Intelligence Degradation in Long-Context LLMs: Critical Threshold Determination via Natural Length Distribution Analysis
Weiwei Wang, Jiyong Min, Weijie Zou
TL;DR
This work identifies a cliff-like intelligence degradation in long-context LLMs, formalizing intelligence as $I(L)=\text{F1}(L)$ and showing a stable regime up to roughly 40% of the 128K maximum context, followed by a sharp collapse near 43–50% where F1 falls by about $45.5\%$. The authors propose a natural-length distribution analysis, a five-method cross-validation framework for precise threshold detection, and a unified framework of shallow long-context adaptation that links training biases, RoPE extrapolation limits, and attention dispersion. Empirical results on Qwen2.5-7B using a mixed SQuAD/NarrativeQA dataset demonstrate a robust threshold at $L_c\approx0.432$ of max context, with three distinct performance regions and strong statistical support ($p<0.001$, $r=-0.68$ in the transition). The work provides practical deployment guidance (remain below ~40% of max length for stability) and a rigorous methodological blueprint for identifying critical length thresholds across models, tasks, and architectures, advancing open-source understanding of long-context capabilities.
Abstract
Large Language Models (LLMs) exhibit catastrophic performance degradation when processing contexts approaching certain critical thresholds, even when information remains relevant.
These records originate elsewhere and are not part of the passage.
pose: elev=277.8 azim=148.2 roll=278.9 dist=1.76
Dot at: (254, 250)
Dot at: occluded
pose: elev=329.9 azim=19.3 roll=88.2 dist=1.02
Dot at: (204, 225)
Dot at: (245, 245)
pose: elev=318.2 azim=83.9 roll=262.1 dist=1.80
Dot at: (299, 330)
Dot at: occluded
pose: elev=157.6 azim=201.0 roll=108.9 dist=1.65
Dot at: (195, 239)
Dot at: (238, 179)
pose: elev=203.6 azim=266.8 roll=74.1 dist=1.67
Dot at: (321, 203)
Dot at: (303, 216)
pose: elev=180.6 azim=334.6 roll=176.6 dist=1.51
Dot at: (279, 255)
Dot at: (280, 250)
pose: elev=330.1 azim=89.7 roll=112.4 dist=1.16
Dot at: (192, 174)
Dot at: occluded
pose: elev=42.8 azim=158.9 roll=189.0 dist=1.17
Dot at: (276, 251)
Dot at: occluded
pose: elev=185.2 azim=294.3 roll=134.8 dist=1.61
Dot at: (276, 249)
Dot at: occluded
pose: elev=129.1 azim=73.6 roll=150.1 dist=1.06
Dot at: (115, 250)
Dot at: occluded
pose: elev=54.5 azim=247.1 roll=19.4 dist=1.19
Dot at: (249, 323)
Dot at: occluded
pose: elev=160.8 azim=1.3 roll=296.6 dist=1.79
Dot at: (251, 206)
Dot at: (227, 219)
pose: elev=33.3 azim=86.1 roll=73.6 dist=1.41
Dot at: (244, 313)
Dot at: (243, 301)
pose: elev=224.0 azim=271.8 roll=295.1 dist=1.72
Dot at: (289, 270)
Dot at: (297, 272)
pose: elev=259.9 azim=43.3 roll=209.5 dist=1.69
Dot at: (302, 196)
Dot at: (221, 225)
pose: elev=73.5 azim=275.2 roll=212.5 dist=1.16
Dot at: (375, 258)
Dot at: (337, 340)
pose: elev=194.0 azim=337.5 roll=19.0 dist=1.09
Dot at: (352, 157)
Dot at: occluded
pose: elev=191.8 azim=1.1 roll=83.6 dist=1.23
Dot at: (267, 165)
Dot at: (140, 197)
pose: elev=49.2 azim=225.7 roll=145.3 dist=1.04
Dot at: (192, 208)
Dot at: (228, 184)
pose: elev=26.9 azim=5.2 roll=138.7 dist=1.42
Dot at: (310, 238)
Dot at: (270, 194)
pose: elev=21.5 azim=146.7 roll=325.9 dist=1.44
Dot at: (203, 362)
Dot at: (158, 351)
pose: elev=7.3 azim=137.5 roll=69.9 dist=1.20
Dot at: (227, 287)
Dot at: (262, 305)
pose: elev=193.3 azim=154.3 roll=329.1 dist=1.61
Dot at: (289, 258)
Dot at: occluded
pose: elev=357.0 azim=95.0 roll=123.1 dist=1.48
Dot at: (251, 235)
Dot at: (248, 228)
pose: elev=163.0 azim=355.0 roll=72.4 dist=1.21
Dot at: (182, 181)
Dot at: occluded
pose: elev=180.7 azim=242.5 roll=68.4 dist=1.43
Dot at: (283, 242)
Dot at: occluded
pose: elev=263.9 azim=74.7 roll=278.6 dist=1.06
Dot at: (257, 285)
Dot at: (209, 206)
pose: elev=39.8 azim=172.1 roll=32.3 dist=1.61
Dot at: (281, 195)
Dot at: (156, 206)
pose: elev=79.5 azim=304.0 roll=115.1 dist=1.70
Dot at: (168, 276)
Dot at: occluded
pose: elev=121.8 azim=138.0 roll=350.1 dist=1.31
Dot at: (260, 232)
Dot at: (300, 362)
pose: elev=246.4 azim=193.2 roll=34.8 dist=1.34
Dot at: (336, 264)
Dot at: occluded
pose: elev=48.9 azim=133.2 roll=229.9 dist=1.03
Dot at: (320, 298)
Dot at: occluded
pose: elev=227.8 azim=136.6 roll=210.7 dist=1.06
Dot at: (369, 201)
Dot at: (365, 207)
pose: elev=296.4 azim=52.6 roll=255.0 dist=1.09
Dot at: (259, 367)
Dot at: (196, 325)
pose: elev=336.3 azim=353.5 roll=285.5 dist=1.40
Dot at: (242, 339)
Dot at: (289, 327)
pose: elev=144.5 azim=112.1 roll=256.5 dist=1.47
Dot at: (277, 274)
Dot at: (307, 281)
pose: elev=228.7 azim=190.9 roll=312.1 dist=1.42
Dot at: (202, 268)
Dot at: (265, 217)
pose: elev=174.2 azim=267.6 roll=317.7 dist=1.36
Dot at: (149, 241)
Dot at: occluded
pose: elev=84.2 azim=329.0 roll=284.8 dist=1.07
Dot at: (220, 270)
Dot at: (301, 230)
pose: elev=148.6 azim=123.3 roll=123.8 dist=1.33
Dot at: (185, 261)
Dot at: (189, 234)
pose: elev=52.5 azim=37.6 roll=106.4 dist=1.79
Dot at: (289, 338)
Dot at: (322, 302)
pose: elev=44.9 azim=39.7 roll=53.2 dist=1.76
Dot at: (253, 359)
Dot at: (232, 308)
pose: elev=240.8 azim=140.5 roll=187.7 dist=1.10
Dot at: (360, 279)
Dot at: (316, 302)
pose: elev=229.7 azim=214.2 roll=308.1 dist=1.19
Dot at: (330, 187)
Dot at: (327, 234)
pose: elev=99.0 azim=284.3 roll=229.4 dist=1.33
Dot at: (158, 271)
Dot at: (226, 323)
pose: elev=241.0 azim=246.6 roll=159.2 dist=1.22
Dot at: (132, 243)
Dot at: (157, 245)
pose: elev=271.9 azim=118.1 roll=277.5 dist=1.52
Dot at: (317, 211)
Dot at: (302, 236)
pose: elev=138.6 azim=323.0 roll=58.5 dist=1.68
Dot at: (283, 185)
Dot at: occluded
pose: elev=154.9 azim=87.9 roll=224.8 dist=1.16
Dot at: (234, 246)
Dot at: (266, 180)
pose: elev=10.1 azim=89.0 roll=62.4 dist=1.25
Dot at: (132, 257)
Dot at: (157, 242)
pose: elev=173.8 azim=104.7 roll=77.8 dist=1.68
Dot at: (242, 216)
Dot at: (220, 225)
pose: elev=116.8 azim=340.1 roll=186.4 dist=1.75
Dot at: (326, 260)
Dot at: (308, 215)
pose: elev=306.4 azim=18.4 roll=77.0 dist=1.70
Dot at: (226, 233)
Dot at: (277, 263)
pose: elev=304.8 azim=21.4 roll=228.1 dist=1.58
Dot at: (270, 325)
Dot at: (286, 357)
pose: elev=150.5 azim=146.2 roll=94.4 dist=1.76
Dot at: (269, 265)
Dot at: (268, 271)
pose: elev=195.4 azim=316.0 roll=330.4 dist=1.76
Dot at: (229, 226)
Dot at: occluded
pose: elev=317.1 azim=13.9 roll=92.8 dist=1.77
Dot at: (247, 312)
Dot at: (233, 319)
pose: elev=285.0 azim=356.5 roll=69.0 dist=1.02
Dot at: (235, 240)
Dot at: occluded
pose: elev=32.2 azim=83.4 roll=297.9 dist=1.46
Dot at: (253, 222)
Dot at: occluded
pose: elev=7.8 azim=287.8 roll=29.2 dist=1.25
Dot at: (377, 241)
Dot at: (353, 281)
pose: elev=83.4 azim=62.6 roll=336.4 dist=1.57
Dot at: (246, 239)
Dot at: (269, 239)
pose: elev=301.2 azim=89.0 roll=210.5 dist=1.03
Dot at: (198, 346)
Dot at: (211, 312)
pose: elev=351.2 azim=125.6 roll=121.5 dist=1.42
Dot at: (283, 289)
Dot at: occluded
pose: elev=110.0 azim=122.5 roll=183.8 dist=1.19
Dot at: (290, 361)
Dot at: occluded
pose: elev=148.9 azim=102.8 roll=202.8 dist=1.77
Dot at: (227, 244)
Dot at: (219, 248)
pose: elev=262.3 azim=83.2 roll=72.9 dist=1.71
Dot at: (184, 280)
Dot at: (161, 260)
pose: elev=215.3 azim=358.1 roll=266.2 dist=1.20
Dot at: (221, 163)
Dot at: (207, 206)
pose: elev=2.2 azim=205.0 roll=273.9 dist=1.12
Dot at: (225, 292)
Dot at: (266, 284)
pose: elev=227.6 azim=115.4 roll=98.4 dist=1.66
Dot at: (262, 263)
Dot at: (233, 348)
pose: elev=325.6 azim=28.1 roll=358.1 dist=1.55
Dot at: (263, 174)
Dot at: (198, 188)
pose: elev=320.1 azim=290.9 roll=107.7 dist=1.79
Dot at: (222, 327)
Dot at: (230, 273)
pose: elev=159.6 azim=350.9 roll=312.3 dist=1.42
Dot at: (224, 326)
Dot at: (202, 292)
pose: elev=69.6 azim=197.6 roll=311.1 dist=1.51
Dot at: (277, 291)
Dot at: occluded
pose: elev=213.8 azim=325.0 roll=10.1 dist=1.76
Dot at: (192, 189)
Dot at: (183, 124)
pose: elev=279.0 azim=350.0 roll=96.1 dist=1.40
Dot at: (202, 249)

This intelligence degradation-defined as over 30% drop in task performance-severely limits long-context applications. This degradation shows a common pattern: models maintain strong performance up to a critical threshold, then collapse catastrophically. We term this shallow long-context adaptation-models adapt for short to medium contexts but fail beyond critical thresholds. This paper presents three contributions: (1) Natural Length Distribution Analysis: We use each sample's natural token length without truncation or padding, providing stronger causal evidence that degradation results from context length itself. (2) Critical Threshold Determination: Through experiments on a mixed dataset (1,000 samples covering 5%-95% of context length), we identify the critical threshold for Qwen2.5-7B at 40-50% of maximum context length, where F1 scores drop from 0.55-0.56 to 0.3 (45.5% degradation), using five-method cross-validation. (3) Unified Framework: We consolidate shallow adaptation, explaining degradation patterns and providing a foundation for mitigation strategies. This work provides the first systematic characterization of intelligence degradation in open-source Qwen models, offering practical guidance for deploying LLMs in long-context scenarios.